"""
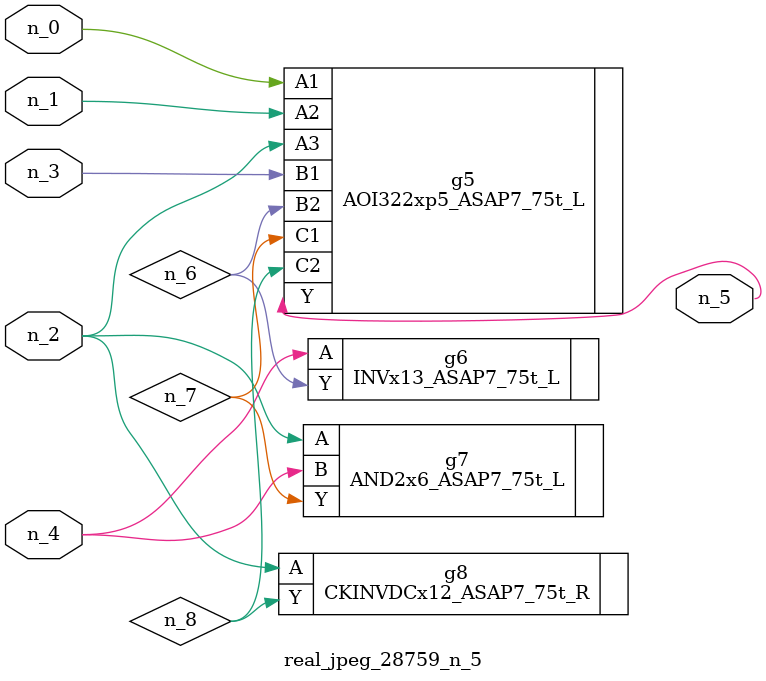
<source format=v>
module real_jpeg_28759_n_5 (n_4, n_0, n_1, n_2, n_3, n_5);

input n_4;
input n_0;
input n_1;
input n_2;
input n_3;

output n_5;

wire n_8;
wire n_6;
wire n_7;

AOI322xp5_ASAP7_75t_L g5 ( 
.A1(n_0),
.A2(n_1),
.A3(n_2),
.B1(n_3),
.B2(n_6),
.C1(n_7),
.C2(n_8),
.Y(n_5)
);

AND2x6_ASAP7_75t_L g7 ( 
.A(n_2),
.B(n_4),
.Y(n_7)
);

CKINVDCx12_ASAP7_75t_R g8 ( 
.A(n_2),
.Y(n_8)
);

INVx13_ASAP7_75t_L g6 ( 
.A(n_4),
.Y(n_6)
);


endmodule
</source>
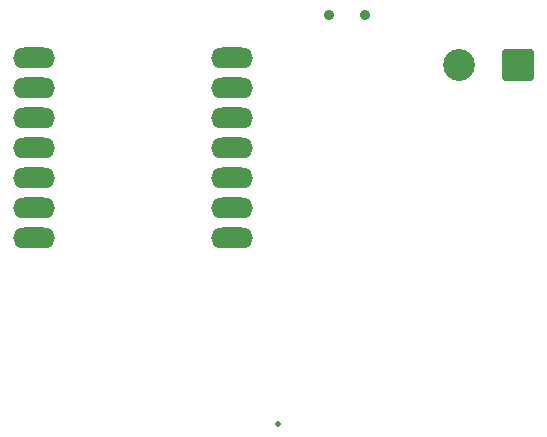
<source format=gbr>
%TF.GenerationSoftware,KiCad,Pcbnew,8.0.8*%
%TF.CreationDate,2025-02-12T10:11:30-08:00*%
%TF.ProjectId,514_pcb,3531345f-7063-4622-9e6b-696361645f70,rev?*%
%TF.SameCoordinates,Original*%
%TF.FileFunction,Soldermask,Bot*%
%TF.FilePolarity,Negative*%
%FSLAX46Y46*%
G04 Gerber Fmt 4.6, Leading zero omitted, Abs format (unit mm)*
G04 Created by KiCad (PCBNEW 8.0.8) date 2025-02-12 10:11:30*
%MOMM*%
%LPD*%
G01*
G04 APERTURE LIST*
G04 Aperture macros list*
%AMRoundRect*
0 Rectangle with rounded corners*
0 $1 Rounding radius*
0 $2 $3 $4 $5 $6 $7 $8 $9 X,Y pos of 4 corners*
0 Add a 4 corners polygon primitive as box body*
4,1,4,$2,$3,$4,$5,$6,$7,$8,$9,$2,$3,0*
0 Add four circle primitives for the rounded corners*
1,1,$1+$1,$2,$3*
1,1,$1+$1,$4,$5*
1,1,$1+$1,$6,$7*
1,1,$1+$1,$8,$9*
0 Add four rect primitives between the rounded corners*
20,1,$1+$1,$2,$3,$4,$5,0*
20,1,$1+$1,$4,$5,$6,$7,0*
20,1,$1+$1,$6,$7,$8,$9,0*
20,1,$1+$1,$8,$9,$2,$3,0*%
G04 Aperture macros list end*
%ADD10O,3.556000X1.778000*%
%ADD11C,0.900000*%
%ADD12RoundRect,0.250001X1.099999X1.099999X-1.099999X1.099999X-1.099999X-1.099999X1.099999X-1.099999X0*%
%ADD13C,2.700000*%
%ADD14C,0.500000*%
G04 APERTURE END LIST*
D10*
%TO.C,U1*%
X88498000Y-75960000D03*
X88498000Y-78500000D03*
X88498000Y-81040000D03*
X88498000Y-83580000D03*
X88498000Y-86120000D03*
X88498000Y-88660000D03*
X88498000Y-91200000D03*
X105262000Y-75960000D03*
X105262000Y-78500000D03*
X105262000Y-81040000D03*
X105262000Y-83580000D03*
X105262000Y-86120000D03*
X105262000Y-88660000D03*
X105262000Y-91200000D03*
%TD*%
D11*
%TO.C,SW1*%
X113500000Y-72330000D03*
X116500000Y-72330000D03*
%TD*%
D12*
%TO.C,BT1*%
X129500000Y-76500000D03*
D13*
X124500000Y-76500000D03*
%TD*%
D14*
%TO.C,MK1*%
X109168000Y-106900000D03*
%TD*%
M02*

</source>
"""
• **WORK ITEM**: All lines in the entries above that hold the word "source" need to be copied.

• **RESPONSE**:
<source format=v>
</source>
<source format=gbr>
</source>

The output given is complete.